━━━ EXTRAIT FOURNI

Loren Chuse "Mujer y flamenco"

Signatura Ediciones Seville 2007

dimanche 30 décembre 2007 par Maguy Naïmi

Décidément les clichés ont la vie dure ! L’ouvrage de Loren Chuse, "Mujer y flamenco" ( il s’agit de la thèse de doctorat revue et corrigée de ce professeur , ethnomusicologue de l’Université de Los Angeles, publiée par Signatura Ediciones), nous présente une réflexion sur la place de la femme dans le Flamenco. Mais, alors que tout son ouvrage nous décrit avec beaucoup de talent la femme "chanteuse", que nous présente l’éditeur sur sa couverture ? : les jambes fort aguicheuses d’ une danseuse !! Si l’ on ajoute à cela les nombreuses fautes échappées à la correction qui émaillent certains chapitres, cela ne prédispose pas le lecteur avisé à considérer avec indulgence le travail de cet éditeur. Cette attitude s’ avère de plus contre productive, car le client abusé par la couverture pense avoir en main un livre sur la danse ; et ceux qui, comme moi, s’intéressent davantage au chant, risque de "passer à côté" de cette recherche digne d’intérêt.

Je ne saurais dire si ce livre a été traduit en français, mais beaucoup de nos lecteurs internautes auront à coeur de le lire en espagnol ou en anglais.
Cet ouvrage s’adresse aussi bien à ceux qui connaissent peu le sujet qu’à ceux qui connaissent fort bien le "cante" et en particulier le "cante" féminin.

Les premiers chapitres évoquent les chanteuses du XIXème et du XXème siècles, et font un rappel de la situation politique et sociale de l’Espagne d’alors. Loren Chuse nous présente des chanteuses telles que "La Andonda", dont elle cite des "letras" savoureuses :

"La Andonda le dijo al Fillo

Anda y vete, pollo ronco

a cantarle a los chiquillos"

━━━━━━
━━━ JEU DE DONNÉES

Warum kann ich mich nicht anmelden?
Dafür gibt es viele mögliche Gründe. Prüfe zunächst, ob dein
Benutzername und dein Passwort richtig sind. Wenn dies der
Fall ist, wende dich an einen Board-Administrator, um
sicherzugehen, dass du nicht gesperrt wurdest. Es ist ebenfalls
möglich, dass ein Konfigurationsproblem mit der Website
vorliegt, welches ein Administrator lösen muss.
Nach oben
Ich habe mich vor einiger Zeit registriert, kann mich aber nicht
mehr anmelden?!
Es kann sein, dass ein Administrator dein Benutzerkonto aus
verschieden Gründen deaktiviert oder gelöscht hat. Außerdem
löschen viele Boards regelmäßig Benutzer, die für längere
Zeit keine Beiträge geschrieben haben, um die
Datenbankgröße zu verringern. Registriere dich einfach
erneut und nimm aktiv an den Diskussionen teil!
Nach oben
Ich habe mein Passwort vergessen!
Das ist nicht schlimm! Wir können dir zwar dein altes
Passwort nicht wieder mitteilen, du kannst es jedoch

━━━━━━

» **DÉTAILS DU PROBLÈME**: Prolongez le compte rendu du livre sur les femmes dans le flamenco, en reprenant juste après la dernière ligne affichée.

» **RÉPONSE ATTENDUE**:
ou encore "La Peñaranda" dont Enrique Morente et Carmen Linares ont rendu populaire la "letra" :

"Yo no tengo quien me quiera

ni quien se acuerde de mí

El que desgraciaito nace

no merece ni el vivir."

Certaines ont inspiré le grand poète Federico García Lorca, qui écrivit en l’honneur de " La Parrala" :

"Lámparas de cristal

y espejos verdes.

Sobre el tablao oscuro

La Parrala sostiene

una conversación con la muerte."

Le troisième chapitre présente des chanteuses d’aujourd’hui:Carmen Linares, Tina Pavón, Lole Montoya, Esperanza Fernández, Tomasa la Macanita, Elu de Jerez et Macarena de Jerez.

L’auteur sait s’effacer pour les laisser parler. La batterie de questions de Loren Chuse a pour but de les laisser s’expliquer, se dévoiler ; le ton est juste et naturel. Certaines questions ayant trait à leur carrière et à la difficulté pour elles de s’imposer, de concilier la vie familiale et professionnelle, appellent des réponses nuancées ; d’autres essayent de leur faire définir leur art . Est-il différent de celui des hommes ? Chante-t-on de la même manière selon que l’on est une femme ou un homme ?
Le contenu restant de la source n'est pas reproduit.